Working with a spouse has rewards and pitfalls

Zenoyise Madikwa

Zenoyise Madikwa

For better or worse. For richer or poorer. At the office or at home.

Those might not be the vows many couples remember taking, but more and more couples are starting companies and working together in an effort to gain financial freedom. The question is, can it work?

Many couples survive and thrive working together but others fail including Tina Turner and her ex-husband Ike Turner; Selaelo Selota and Judith Sephuma; and Hugh Masekela and Miriam Makeba.

Ex-lovers Arthur Mafokate and Queen Sesoko worked together in showbiz. Though their relationship ended in a shambles, Mafokate says working with a partner is not a bad idea.

"As a couple working together, you are able to watch your mutual business efforts blossom into success through teamwork. This can actually bring you closer. But it can also be emotionally straining and difficult.

"Queen and I did very well business-wise but relationship-wise we failed. I think it also depends on the partners' personalities."

Mdu Masilela, who works with his wife Sarah as his manager, says it can work.
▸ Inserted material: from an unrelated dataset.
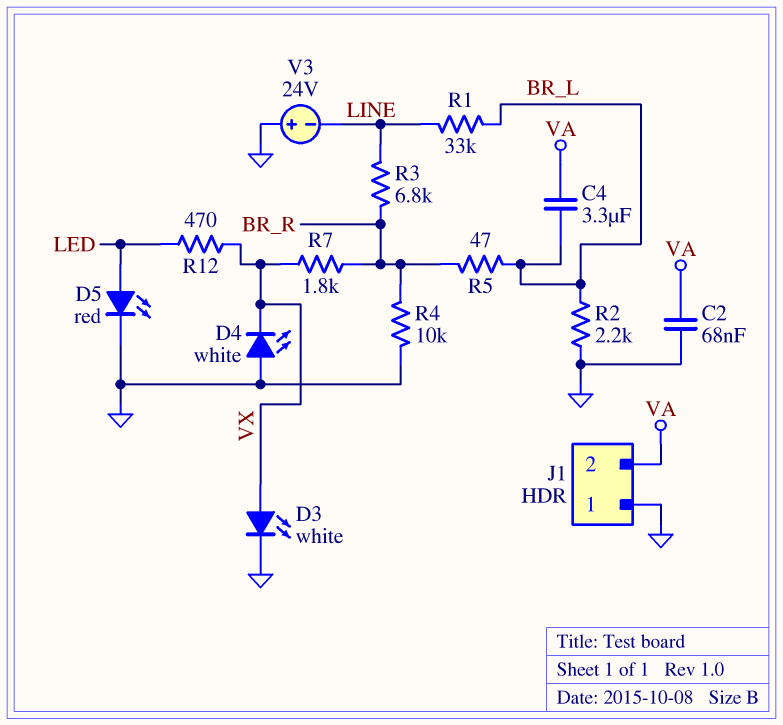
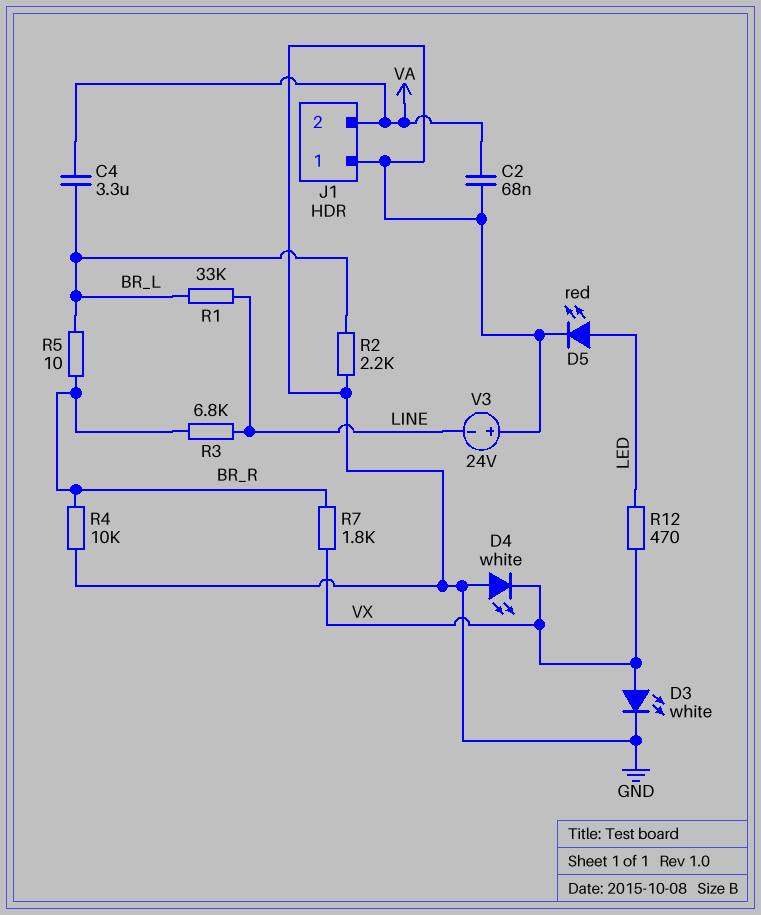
R5: 47 (BR_L, BR_R) -> 10 (BR_L, BR_R)

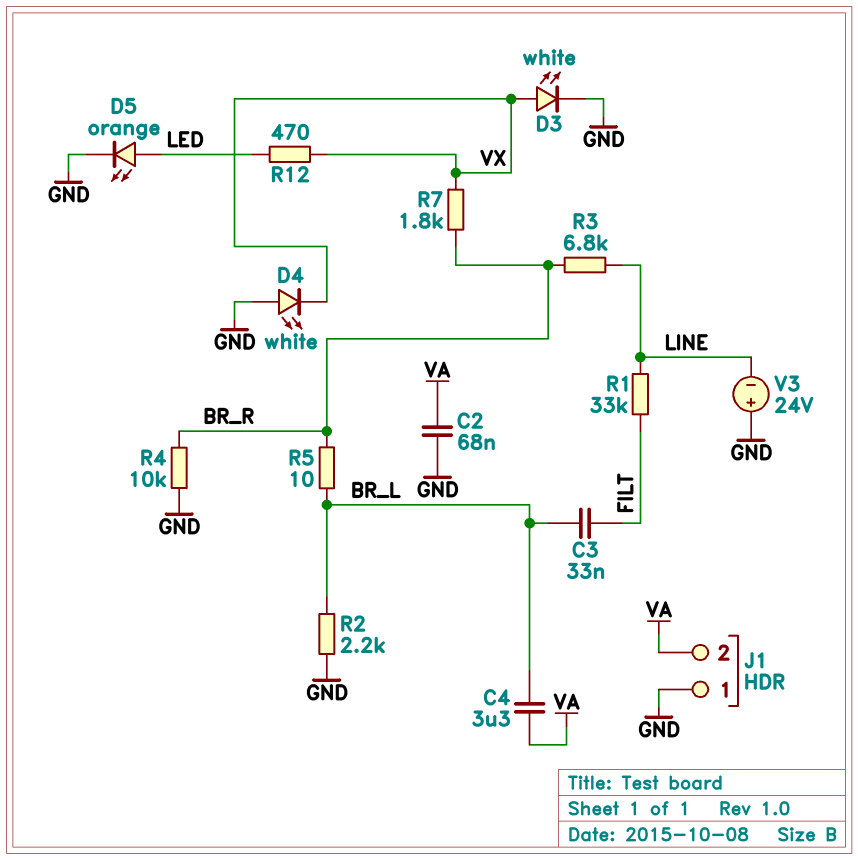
C3: none -> 33nF (BR_L, FILT)
D5: LED red (A LED, K GND) -> LED orange (A LED, K GND)
R1: 33k (BR_L, LINE) -> 33k (FILT, LINE)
The couple met 20 years ago when Mdu was not well known.

"Working with my wife was the best thing I have ever done for my career. It was a difficult decision to make but I'm glad I made it. My wife is a very intelligent woman who makes good decisions. I do not know where my career would be without her."
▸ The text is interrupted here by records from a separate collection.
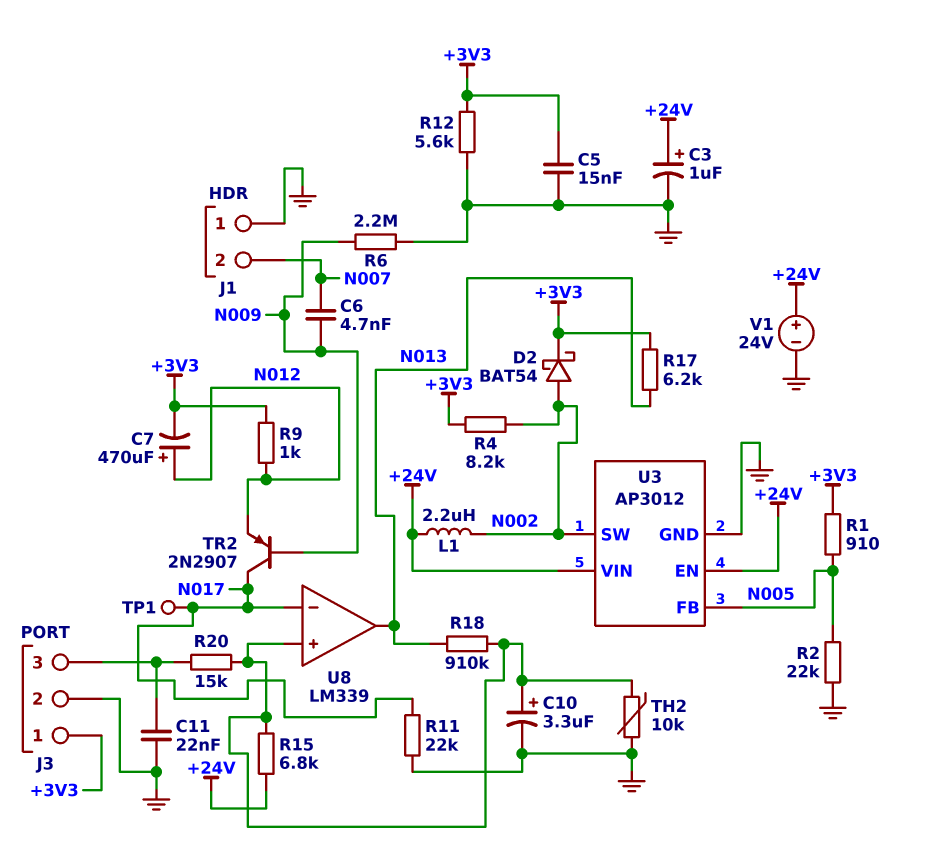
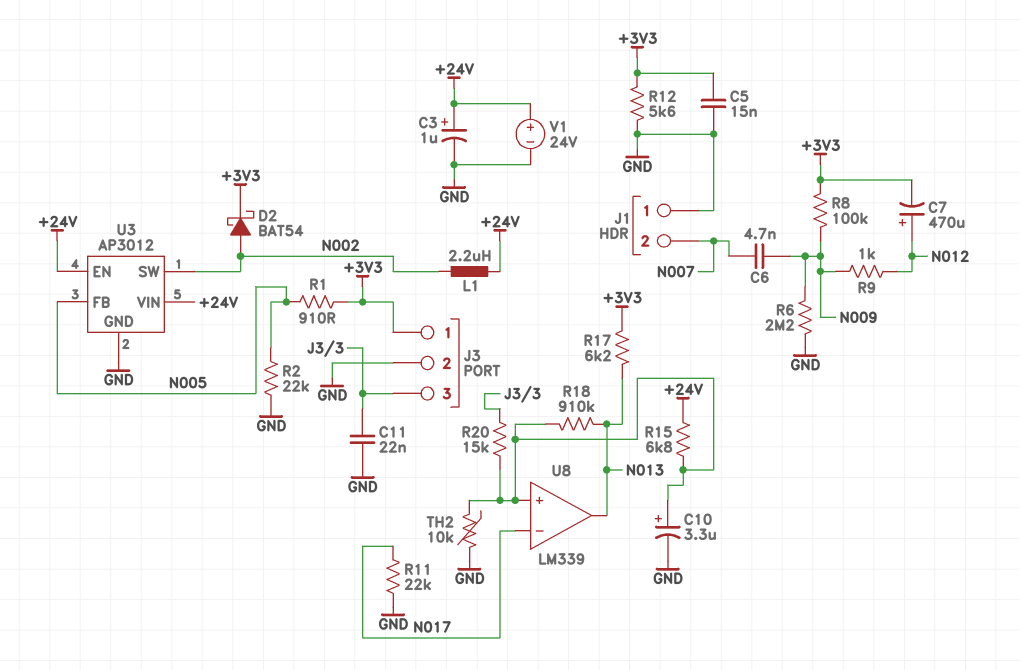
R4: 8.2k (+3V3, N002) -> none
R8: none -> 100k (+3V3, N009)
R9: 1k (+3V3, N012) -> 1k (N009, N012)
TP1: test point (N017) -> none
TR2: PNP 2N2907 (B N009, C N017, E N012) -> none

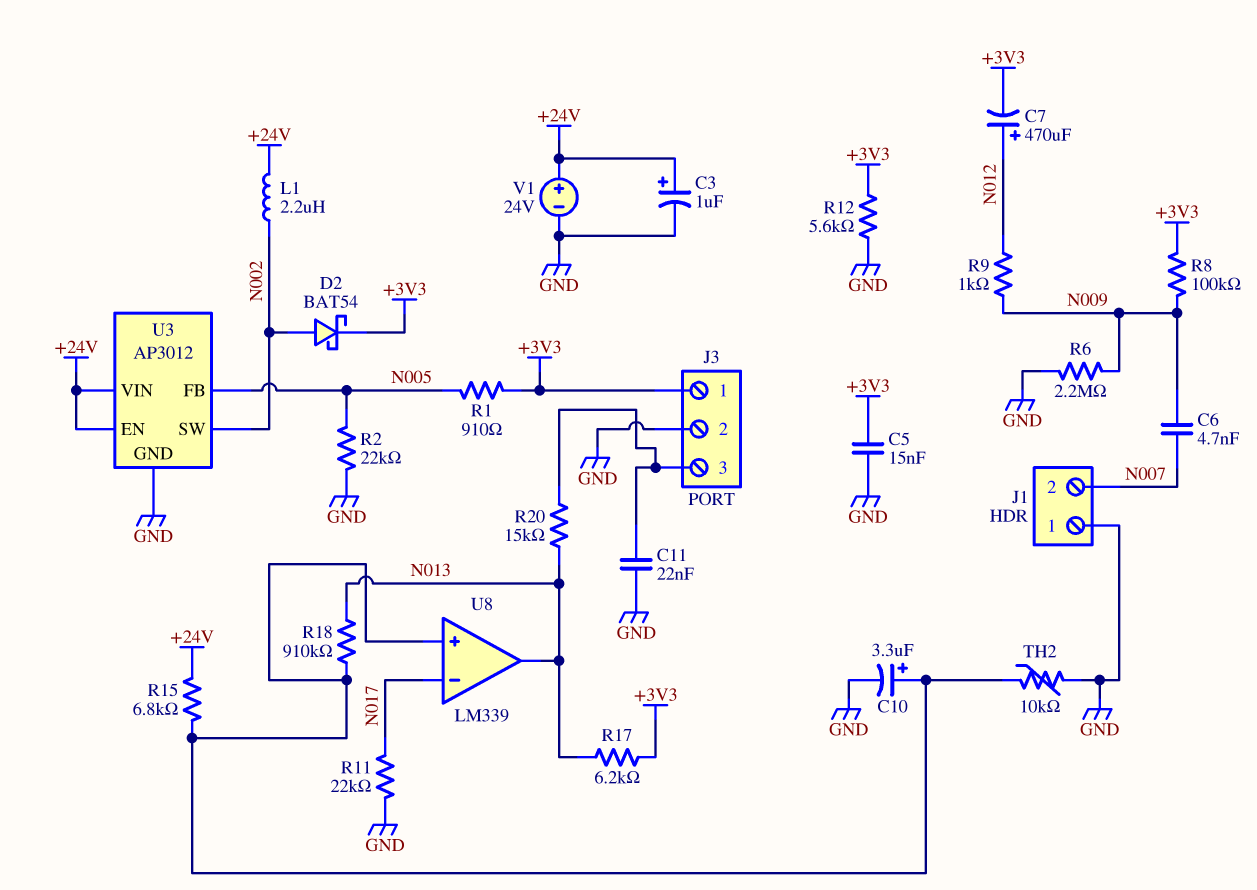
R20: 15k (J3/3, U8/in+) -> 15k (J3/3, N013)

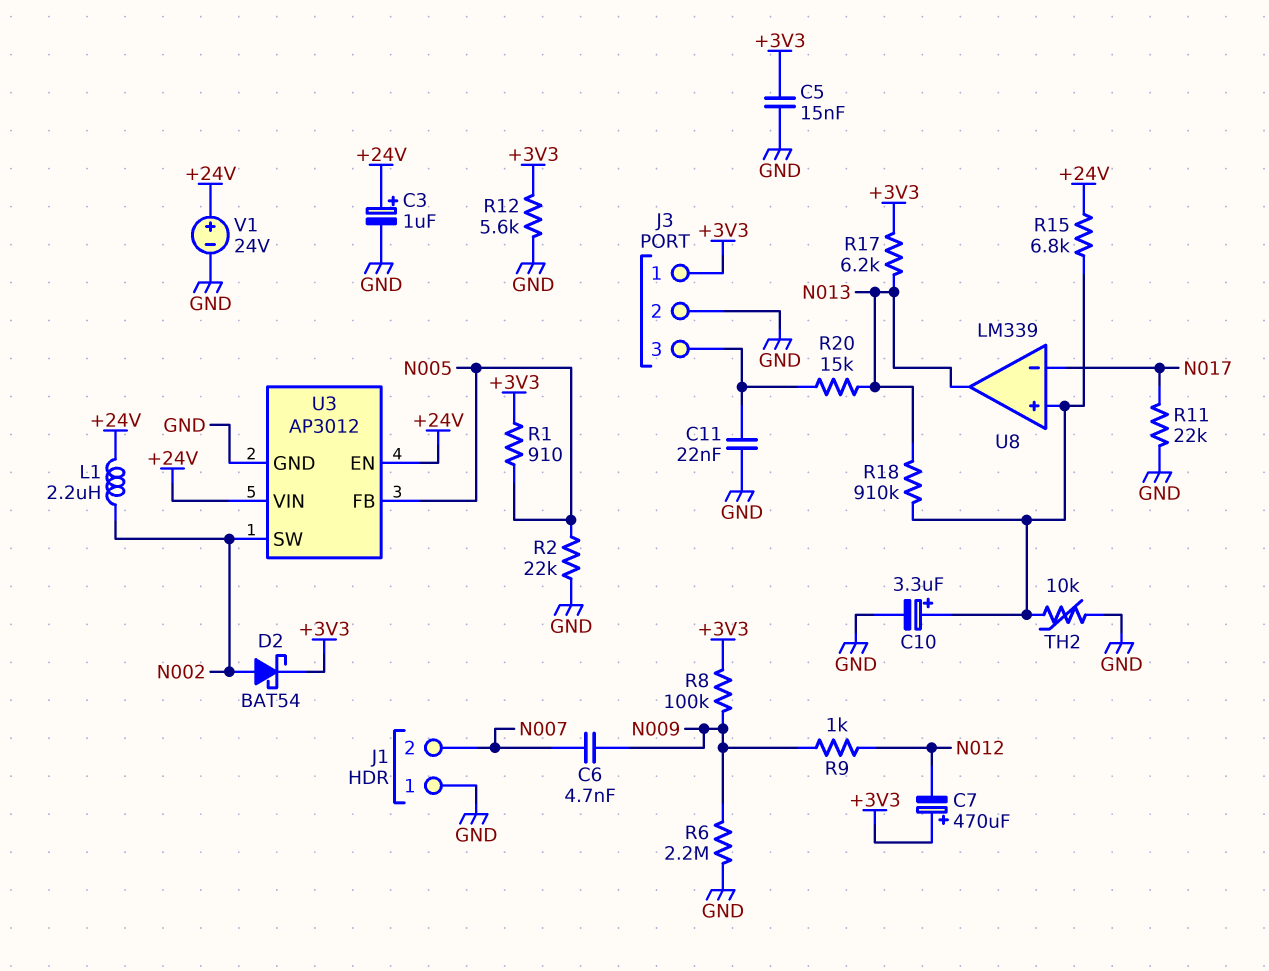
C7: 470uF (plus N012, minus +3V3) -> 470uF (plus +3V3, minus N012)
Mdu says the secret is to keep things professional.

"We do not even hold hands at the office and if we have problems at home, we make sure that they do not spill over to the office."

Asked if his relationship with his fans affects his marriage, he said his wife used to be jealous of female fans but she outgrew it.
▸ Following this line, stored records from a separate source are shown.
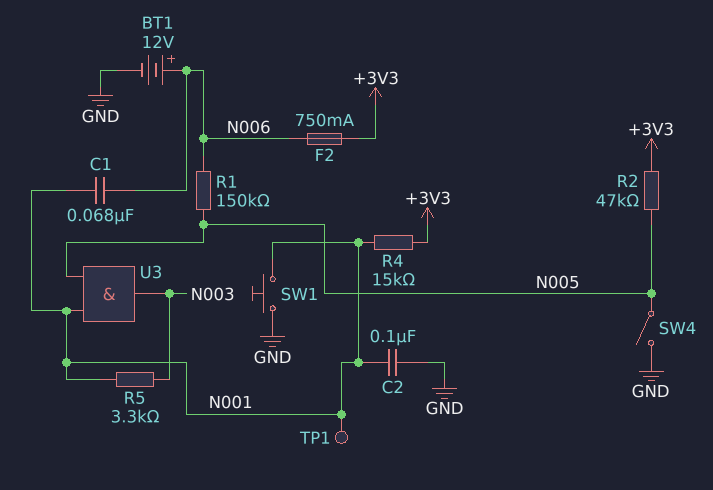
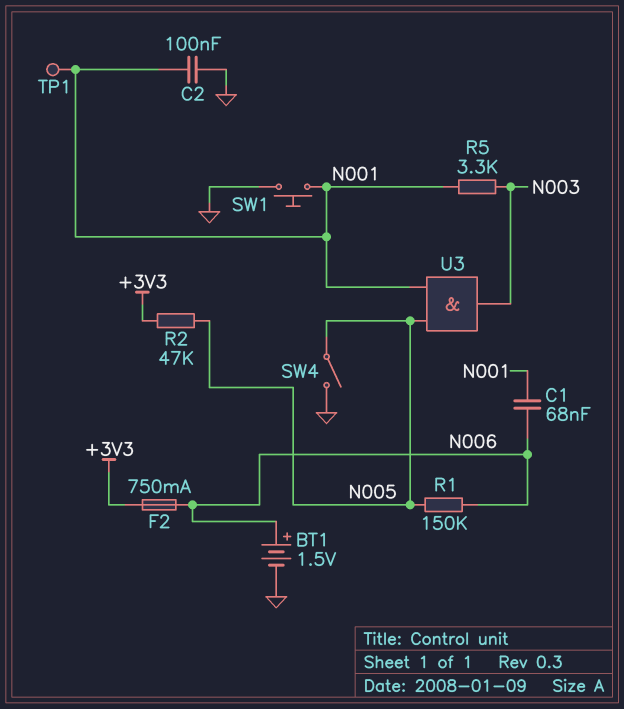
BT1: 12V (plus N006, minus GND) -> 1.5V (plus N006, minus GND)
R4: 15k (+3V3, N001) -> none

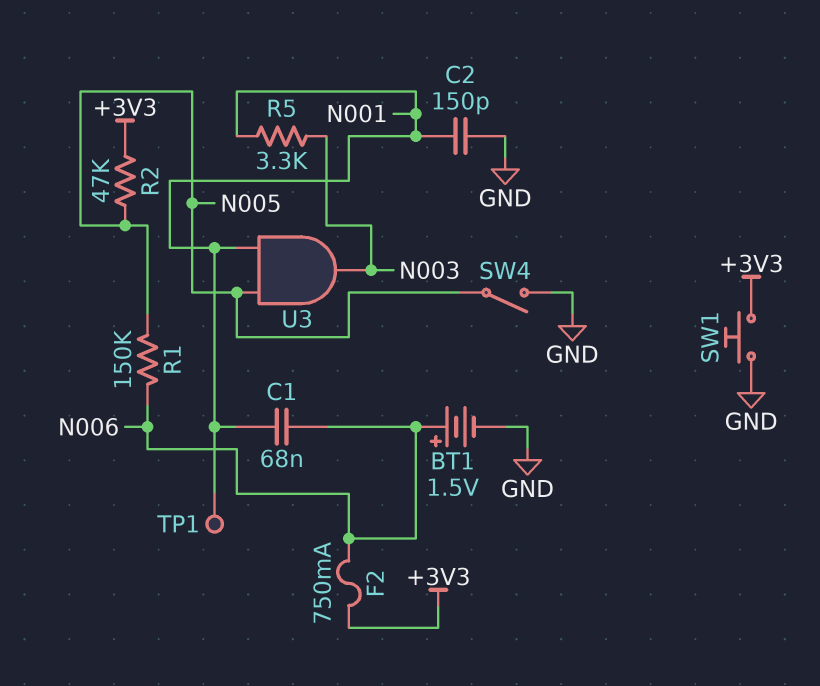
C2: 100nF (GND, N001) -> 150pF (GND, N001)
SW1: button (GND, N001) -> button (+3V3, GND)

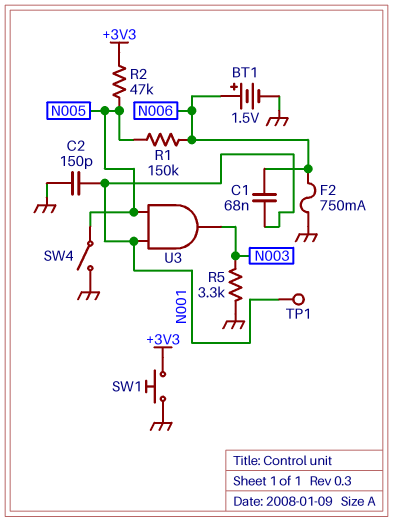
F2: 750mA (+3V3, N006) -> 750mA (GND, N006)
R5: 3.3k (N001, N003) -> 3.3k (GND, N003)

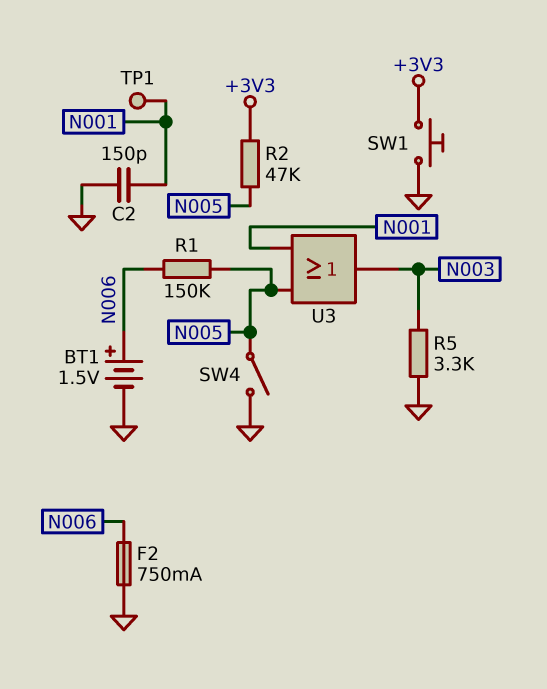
C1: 68nF (N001, N006) -> none
U3: AND (in N001, in N005, out N003) -> OR (in N001, in N005, out N003)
"Today she is the one who encourages me to hug and greet my female fans," he said.

Queenie Grootboom and her husband Mio Khondleka have been married for three years and work together at Kaya FM. The couple met while they were both working for an Eastern Cape community radio station.

Queenie says what makes her relationship with Mio work is maturity. She said working together allows them to spend more time together, and share another important part of life with each other.

"I sit in the same office base with him. I literally see him all the time.

"Our secret is to do things in a mature way and respect the workplace and our colleagues. We do trade kisses and hugs now and then during intervals in secret places," she said.

"We know that there is a time to play and a time to work and our colleagues are very supportive and respect our marriage."

But Jabu Stone, who has been married for 17 years and won't divulge his wife's name, says working with a partner is a no-no.

"I do not believe in mixing business with pleasure. My wife does her own thing and I do my own thing. For the past five years she has not even set foot in our business. She does not know my staff and they do not know her. Things are better that way because we do not want our work problems to spill over to our marriage and to affect our children."

Stone said he has to be warm with his clients, both male and female, without fear.

"I am very close to my clients because my business is there because of them. I must be able to give them a hug whenever I want and not fear that my wife is around.

"Another problem is that it can be difficult to confront your spouse on a 'business level' without damaging your personal relationship," he said.